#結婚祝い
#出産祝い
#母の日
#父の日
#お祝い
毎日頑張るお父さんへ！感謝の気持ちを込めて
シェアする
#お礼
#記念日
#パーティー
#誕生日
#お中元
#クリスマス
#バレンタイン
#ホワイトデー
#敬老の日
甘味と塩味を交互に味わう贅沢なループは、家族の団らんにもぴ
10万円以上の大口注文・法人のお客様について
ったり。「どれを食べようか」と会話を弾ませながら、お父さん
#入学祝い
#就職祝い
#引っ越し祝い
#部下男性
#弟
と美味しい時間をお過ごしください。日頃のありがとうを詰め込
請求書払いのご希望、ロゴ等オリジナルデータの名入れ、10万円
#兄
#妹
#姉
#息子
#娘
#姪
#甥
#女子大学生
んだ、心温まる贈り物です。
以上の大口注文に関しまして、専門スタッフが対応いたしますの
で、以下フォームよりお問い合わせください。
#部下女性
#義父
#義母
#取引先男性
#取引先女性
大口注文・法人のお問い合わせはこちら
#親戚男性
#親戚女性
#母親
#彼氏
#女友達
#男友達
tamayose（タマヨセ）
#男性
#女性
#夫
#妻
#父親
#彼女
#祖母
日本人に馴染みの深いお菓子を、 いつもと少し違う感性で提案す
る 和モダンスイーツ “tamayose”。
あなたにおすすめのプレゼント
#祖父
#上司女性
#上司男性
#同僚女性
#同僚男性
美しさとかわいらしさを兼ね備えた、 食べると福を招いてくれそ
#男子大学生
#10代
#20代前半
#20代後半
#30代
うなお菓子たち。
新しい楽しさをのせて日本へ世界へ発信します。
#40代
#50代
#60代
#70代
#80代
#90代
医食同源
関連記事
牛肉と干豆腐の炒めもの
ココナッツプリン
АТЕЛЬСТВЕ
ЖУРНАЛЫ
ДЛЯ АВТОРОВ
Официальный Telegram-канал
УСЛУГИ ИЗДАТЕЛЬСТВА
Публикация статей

::::::::::

◆ **Exercise**: Print the records once more, exactly as written.

◆ **The completed task**:
#結婚祝い
#出産祝い
#母の日
#父の日
#お祝い
毎日頑張るお父さんへ！感謝の気持ちを込めて
シェアする
#お礼
#記念日
#パーティー
#誕生日
#お中元
#クリスマス
#バレンタイン
#ホワイトデー
#敬老の日
甘味と塩味を交互に味わう贅沢なループは、家族の団らんにもぴ
10万円以上の大口注文・法人のお客様について
ったり。「どれを食べようか」と会話を弾ませながら、お父さん
#入学祝い
#就職祝い
#引っ越し祝い
#部下男性
#弟
と美味しい時間をお過ごしください。日頃のありがとうを詰め込
請求書払いのご希望、ロゴ等オリジナルデータの名入れ、10万円
#兄
#妹
#姉
#息子
#娘
#姪
#甥
#女子大学生
んだ、心温まる贈り物です。
以上の大口注文に関しまして、専門スタッフが対応いたしますの
で、以下フォームよりお問い合わせください。
#部下女性
#義父
#義母
#取引先男性
#取引先女性
大口注文・法人のお問い合わせはこちら
#親戚男性
#親戚女性
#母親
#彼氏
#女友達
#男友達
tamayose（タマヨセ）
#男性
#女性
#夫
#妻
#父親
#彼女
#祖母
日本人に馴染みの深いお菓子を、 いつもと少し違う感性で提案す
る 和モダンスイーツ “tamayose”。
あなたにおすすめのプレゼント
#祖父
#上司女性
#上司男性
#同僚女性
#同僚男性
美しさとかわいらしさを兼ね備えた、 食べると福を招いてくれそ
#男子大学生
#10代
#20代前半
#20代後半
#30代
うなお菓子たち。
新しい楽しさをのせて日本へ世界へ発信します。
#40代
#50代
#60代
#70代
#80代
#90代
医食同源
関連記事
牛肉と干豆腐の炒めもの
ココナッツプリン
АТЕЛЬСТВЕ
ЖУРНАЛЫ
ДЛЯ АВТОРОВ
Официальный Telegram-канал
УСЛУГИ ИЗДАТЕЛЬСТВА
Публикация статей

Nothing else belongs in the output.